Reproduce word for word the lines that run from the one containing "CARTE DE VISITE" through the one containing "JP Services 22 – Création logo et carte", including both, and nothing else.

-- DATASET RECORDS --
^^^^^^^^^^^^^^^^

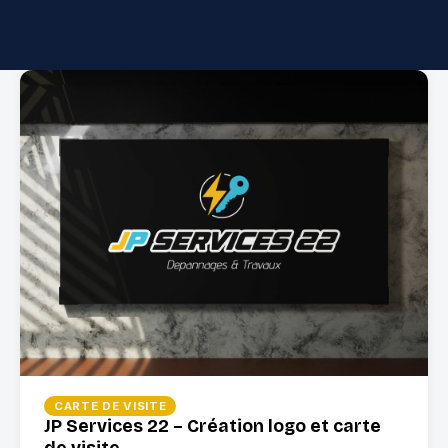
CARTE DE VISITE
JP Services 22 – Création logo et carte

^^^^^^^^^^^^^^^^

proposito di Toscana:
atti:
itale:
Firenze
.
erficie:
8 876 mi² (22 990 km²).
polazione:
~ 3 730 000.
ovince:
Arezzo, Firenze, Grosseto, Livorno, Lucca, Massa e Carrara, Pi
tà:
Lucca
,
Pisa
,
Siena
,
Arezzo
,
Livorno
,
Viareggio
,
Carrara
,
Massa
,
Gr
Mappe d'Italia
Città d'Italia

^^^^^^^^^^^^^^^^

-- EXPECTED ANSWER --
CARTE DE VISITE
JP Services 22 – Création logo et carte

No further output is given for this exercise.